> _Übungen zur Diagrammauswertung_:
————

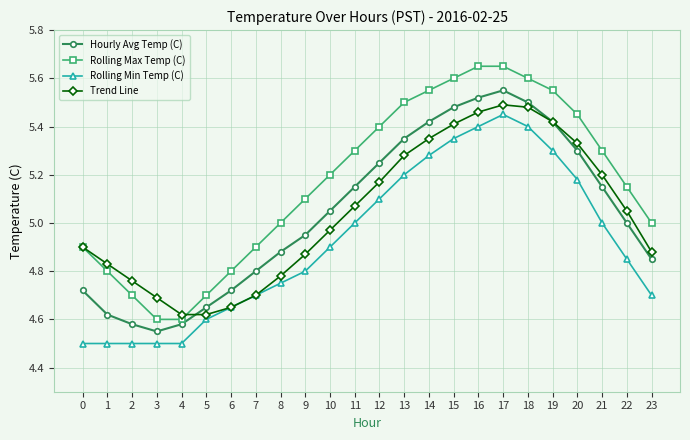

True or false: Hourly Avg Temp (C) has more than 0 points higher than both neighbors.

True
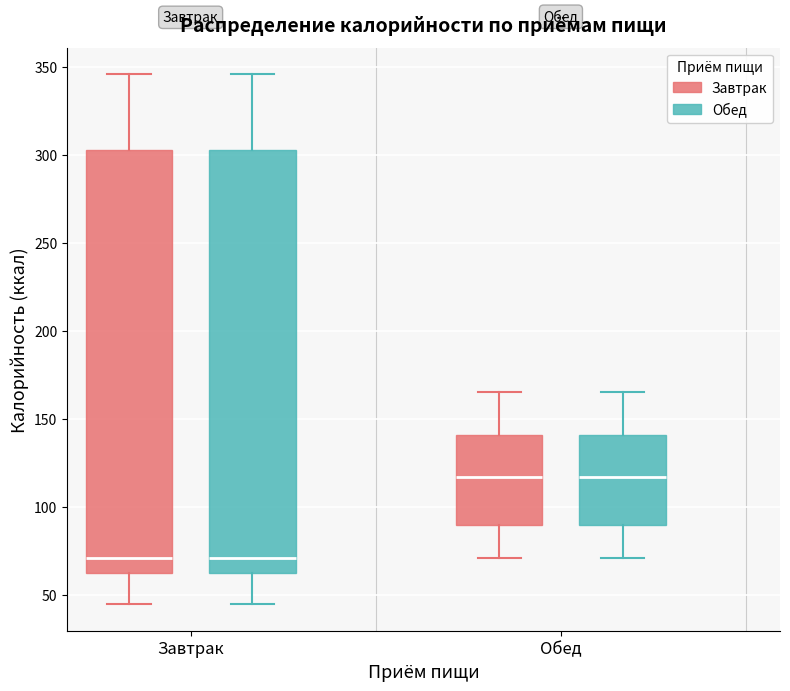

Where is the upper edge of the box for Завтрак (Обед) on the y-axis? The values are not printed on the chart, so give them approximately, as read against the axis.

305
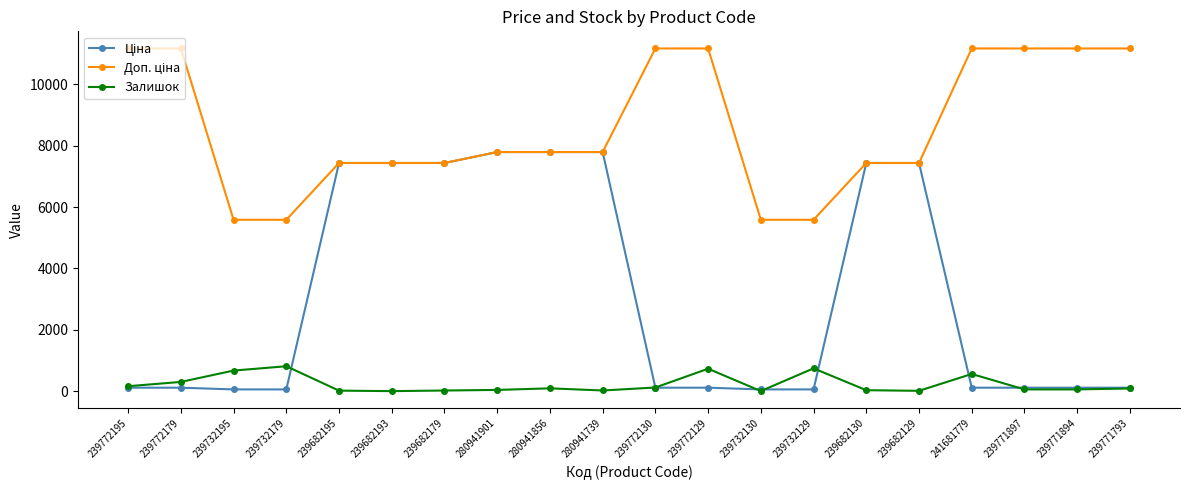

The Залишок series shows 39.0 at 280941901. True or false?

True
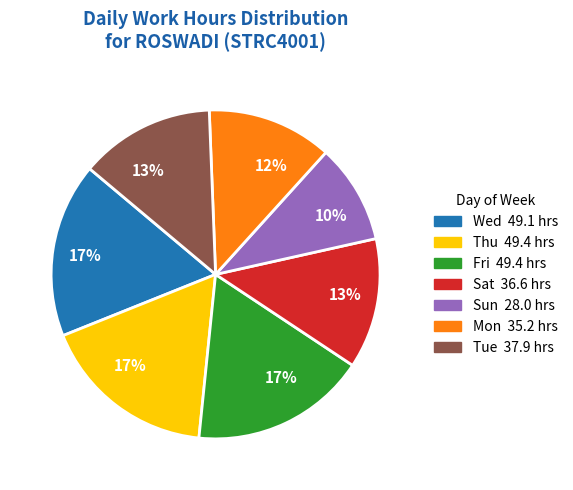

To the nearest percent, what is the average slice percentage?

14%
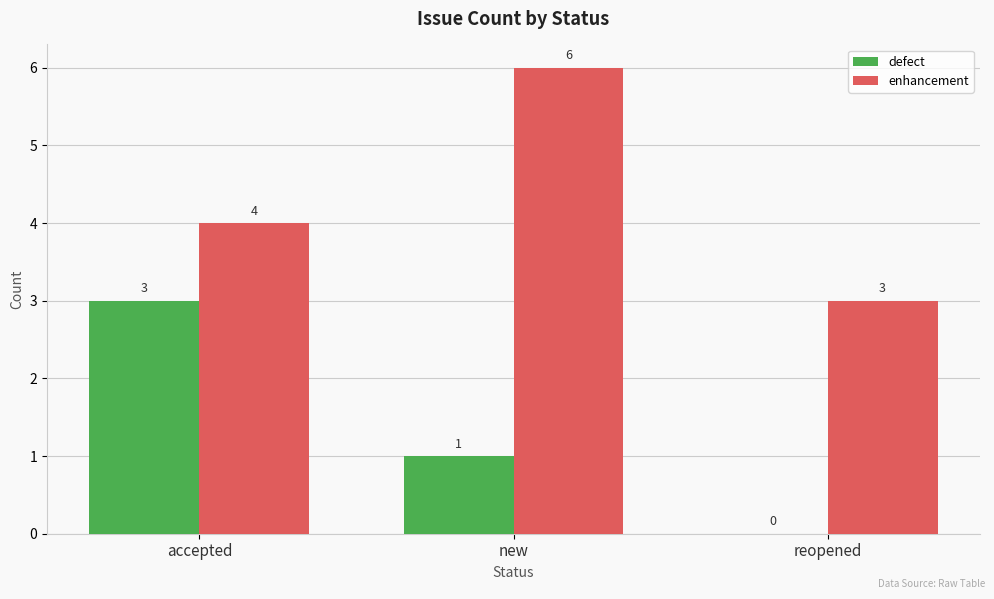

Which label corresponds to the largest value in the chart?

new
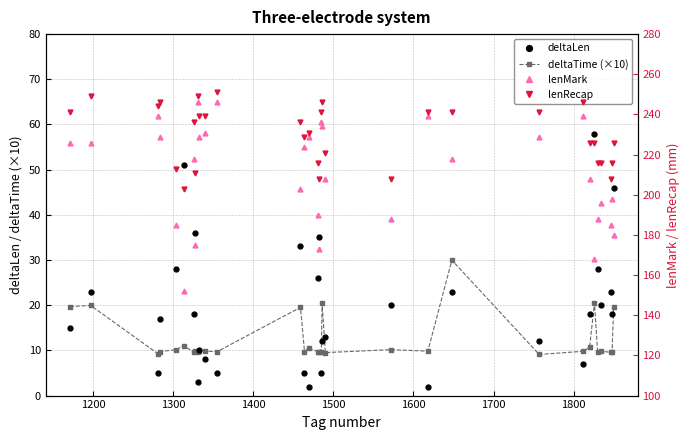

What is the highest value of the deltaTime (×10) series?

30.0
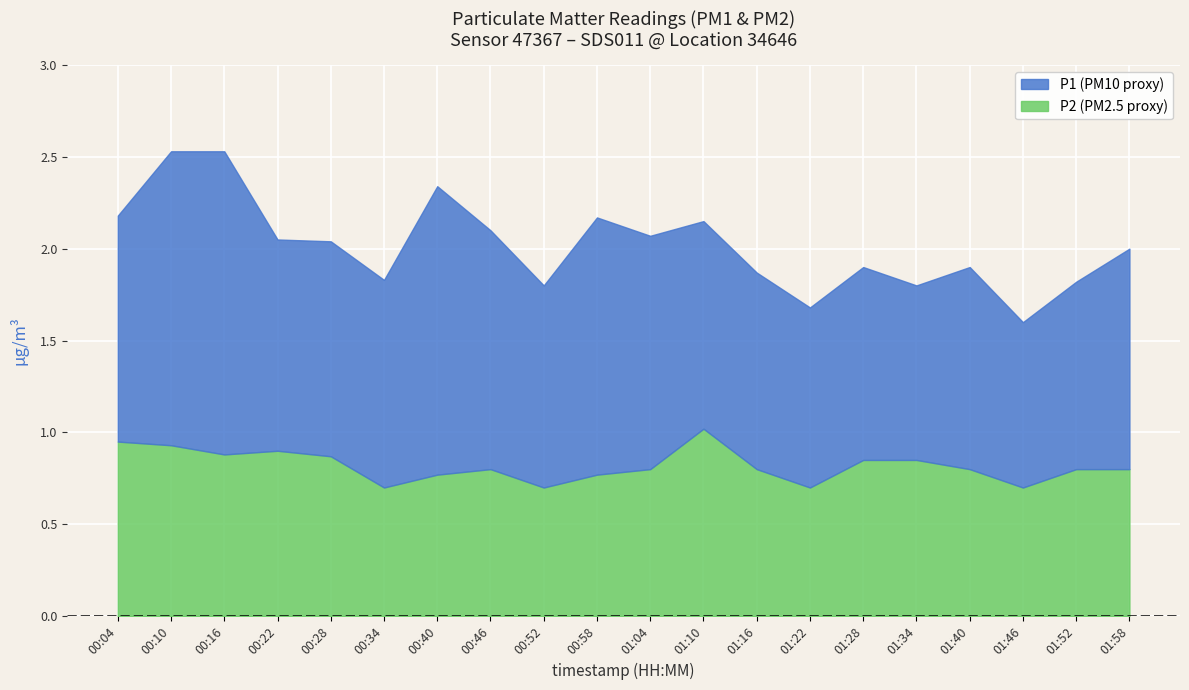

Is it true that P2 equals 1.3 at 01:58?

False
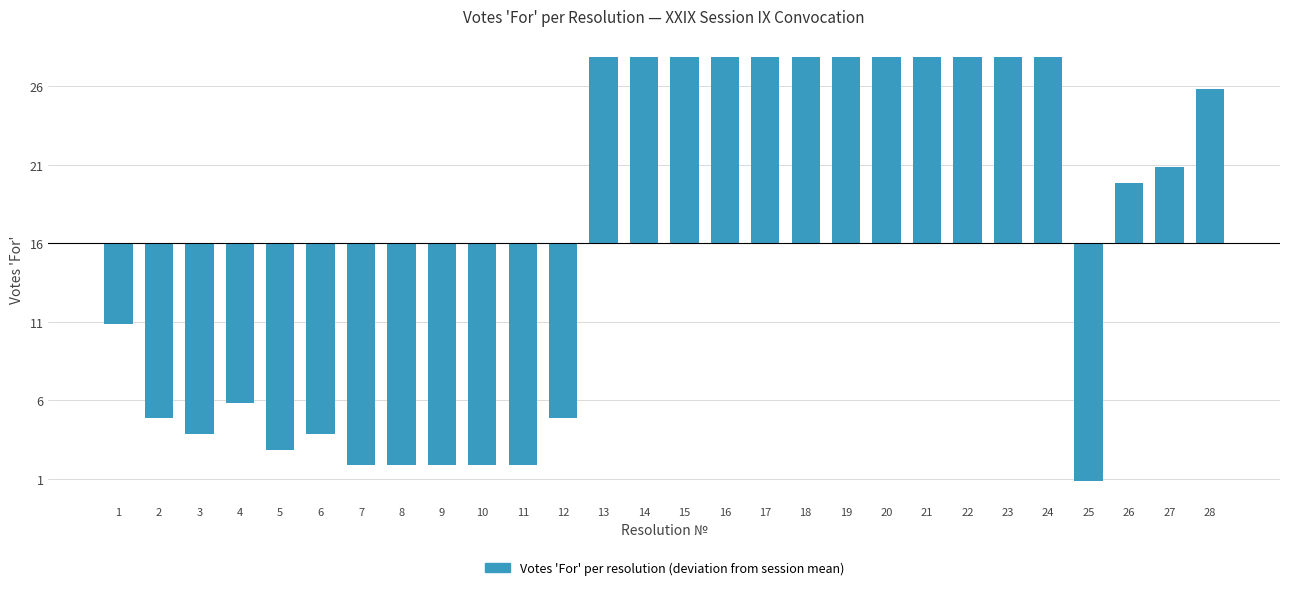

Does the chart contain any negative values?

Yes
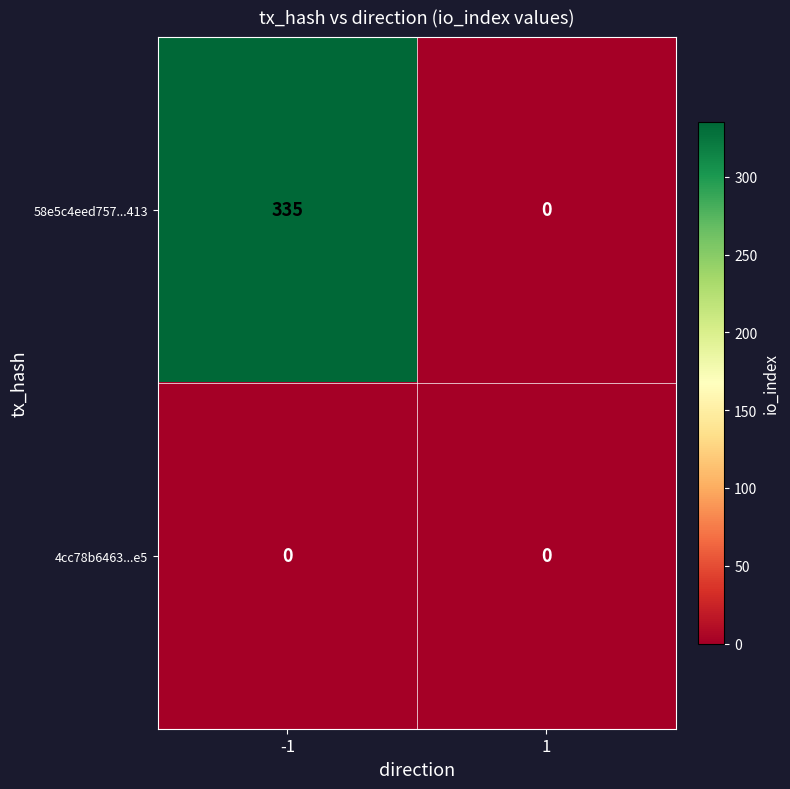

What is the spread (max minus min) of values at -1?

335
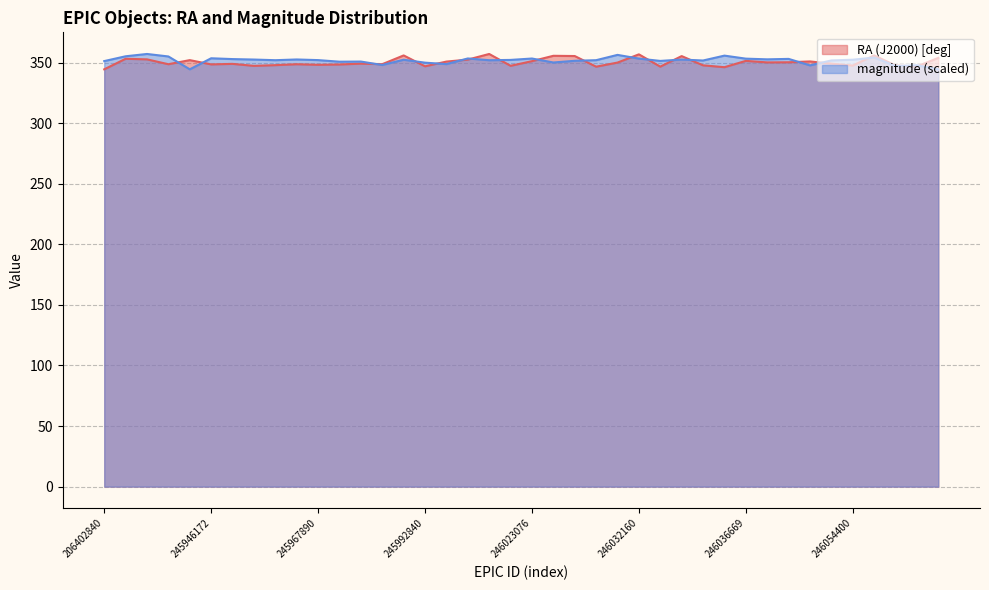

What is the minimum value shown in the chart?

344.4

————

> _AUFGABENSTELLUNG_: Gib die Daten von der Zeile mit „What is the highest“ bis einschließlich zum Ende der Daten wörtlich wieder. Lass die Bilder dabei weg.

> _SCHRIFTLICHE ANTWORT_:
What is the highest value of the deltaTime (×10) series?

30.0

Is it true that P2 equals 1.3 at 01:58?

False

Does the chart contain any negative values?

Yes

What is the spread (max minus min) of values at -1?

335

What is the minimum value shown in the chart?

344.4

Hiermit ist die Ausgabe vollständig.